The Emerging Market Allocation fund, part of BlackRock’s Strategic Funds range, is constructed to deliver equity-like returns but without the volatility commonly associated with emerging markets.
Expanded choice
Through the fund, investors are able to invest in any asset class across traditional emerging and frontier markets. They are also able to look beyond traditional stocks and bonds, and include alternative strategies such as going long/short in the fund’s portfolio. The weighting of each component is optimised for a long-term smooth ride but can vary tactically according to market conditions.

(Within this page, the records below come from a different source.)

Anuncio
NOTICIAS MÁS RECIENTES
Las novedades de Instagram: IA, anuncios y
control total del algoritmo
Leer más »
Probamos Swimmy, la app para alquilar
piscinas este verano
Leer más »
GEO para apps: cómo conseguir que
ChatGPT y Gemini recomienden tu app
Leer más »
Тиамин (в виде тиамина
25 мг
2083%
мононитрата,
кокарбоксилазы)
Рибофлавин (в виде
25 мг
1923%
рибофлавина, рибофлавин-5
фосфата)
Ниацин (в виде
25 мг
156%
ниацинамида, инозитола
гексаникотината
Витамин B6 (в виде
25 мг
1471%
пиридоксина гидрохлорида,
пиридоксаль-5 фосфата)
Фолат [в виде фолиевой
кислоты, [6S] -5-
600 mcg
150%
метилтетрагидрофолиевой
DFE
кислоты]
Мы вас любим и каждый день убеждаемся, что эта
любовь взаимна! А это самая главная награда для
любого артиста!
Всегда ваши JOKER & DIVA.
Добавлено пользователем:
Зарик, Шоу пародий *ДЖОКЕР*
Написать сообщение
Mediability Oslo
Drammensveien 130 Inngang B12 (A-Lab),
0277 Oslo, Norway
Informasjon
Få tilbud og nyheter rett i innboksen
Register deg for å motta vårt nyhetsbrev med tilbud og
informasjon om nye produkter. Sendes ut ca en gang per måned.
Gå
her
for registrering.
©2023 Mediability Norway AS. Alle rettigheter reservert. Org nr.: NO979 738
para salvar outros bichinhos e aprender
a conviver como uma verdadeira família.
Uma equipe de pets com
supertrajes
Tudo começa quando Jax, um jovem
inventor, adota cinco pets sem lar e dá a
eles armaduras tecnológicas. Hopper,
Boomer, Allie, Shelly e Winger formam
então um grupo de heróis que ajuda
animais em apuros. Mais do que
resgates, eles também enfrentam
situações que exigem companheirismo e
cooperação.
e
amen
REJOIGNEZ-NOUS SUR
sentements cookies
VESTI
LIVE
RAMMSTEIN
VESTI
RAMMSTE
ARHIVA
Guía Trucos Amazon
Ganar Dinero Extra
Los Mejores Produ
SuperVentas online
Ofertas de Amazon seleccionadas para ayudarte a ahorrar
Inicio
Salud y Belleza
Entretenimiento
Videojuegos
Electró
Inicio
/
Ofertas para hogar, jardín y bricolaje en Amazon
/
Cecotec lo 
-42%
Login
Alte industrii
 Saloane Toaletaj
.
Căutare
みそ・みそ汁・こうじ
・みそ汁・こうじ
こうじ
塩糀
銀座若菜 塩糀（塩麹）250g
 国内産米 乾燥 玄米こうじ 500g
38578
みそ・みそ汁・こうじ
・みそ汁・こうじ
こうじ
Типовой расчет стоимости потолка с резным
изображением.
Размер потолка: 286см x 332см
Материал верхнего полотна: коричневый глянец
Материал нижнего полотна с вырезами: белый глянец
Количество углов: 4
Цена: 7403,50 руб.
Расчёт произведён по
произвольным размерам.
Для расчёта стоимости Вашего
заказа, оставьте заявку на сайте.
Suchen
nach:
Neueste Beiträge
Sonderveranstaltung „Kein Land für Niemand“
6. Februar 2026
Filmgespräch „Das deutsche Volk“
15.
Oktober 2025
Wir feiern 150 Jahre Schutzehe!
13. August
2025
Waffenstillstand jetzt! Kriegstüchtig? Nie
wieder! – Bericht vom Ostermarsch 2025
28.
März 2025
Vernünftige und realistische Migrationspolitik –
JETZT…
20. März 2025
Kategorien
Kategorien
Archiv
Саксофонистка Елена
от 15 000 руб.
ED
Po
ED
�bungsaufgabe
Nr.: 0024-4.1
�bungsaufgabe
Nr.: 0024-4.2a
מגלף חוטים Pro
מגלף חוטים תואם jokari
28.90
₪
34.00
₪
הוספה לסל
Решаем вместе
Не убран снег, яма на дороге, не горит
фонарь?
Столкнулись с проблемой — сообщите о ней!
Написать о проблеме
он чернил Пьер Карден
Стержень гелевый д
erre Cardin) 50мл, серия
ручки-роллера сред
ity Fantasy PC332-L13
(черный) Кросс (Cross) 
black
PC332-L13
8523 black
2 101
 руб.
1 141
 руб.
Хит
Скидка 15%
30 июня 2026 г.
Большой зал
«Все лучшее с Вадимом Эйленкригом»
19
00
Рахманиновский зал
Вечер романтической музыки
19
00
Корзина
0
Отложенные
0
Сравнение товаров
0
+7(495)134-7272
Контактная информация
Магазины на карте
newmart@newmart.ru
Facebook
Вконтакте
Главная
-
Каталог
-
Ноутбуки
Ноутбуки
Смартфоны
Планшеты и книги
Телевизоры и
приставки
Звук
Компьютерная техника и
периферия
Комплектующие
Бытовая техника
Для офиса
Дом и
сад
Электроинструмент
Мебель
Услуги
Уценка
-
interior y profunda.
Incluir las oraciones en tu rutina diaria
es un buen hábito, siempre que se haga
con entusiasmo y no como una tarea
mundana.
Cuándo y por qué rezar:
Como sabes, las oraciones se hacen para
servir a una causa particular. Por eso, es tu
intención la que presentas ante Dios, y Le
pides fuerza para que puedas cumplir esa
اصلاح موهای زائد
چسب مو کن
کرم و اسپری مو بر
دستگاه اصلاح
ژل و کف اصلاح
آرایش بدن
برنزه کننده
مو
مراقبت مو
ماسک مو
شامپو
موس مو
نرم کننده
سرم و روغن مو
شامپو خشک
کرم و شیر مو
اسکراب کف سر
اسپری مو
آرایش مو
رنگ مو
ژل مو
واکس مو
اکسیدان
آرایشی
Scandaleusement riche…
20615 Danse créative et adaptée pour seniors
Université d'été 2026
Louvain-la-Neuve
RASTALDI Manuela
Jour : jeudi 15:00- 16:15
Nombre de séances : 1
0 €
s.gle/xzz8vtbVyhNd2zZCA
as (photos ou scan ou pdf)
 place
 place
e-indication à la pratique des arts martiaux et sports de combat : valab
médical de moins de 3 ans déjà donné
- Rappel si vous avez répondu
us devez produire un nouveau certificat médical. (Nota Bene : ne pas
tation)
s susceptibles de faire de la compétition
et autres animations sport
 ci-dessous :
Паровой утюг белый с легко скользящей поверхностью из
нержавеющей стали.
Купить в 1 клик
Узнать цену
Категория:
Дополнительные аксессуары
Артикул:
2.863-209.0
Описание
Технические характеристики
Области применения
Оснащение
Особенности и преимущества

Commenting on the fund, head of retail for Europe, Middle East and Africa, Alex Hoctor-Duncan, said: "Emerging markets typically experience greater volatility relative to developed markets, like we have seen in recent weeks. History has shown however, that having the conviction to stay the course throughout volatile periods can have a meaningful impact for investors.”
Lead manager of the fund is Jeff Shen, head of emerging markets, who is supported by portfolio managers Seanna Kim and Rodolfo Martell.
BlackRock believes that the fund will be attractive to investors because it can move swiftly to seize the best opportunities for growth, but also reduce risk at times of market stress, meaning investors enjoy a smoother ride.
“The diversity and depth of emerging market territories is growing, and risk levels and opportunities are constantly changing. It is becoming harder to talk about emerging markets as a group, with increasing country differentiation making it important to monitor countries on a fundamental basis,” said Shen.
This is a continuation in BlackRock growing its emerging market investment capabilities. It launched two new emerging market debt funds, both of which are classed under the BlackRock Global Funds range, in February 2013.
A few months prior, in November 2012, the firm had unveiled its Emerging Markets Absolute Return fund, one of BlackRock’s Strategic Funds.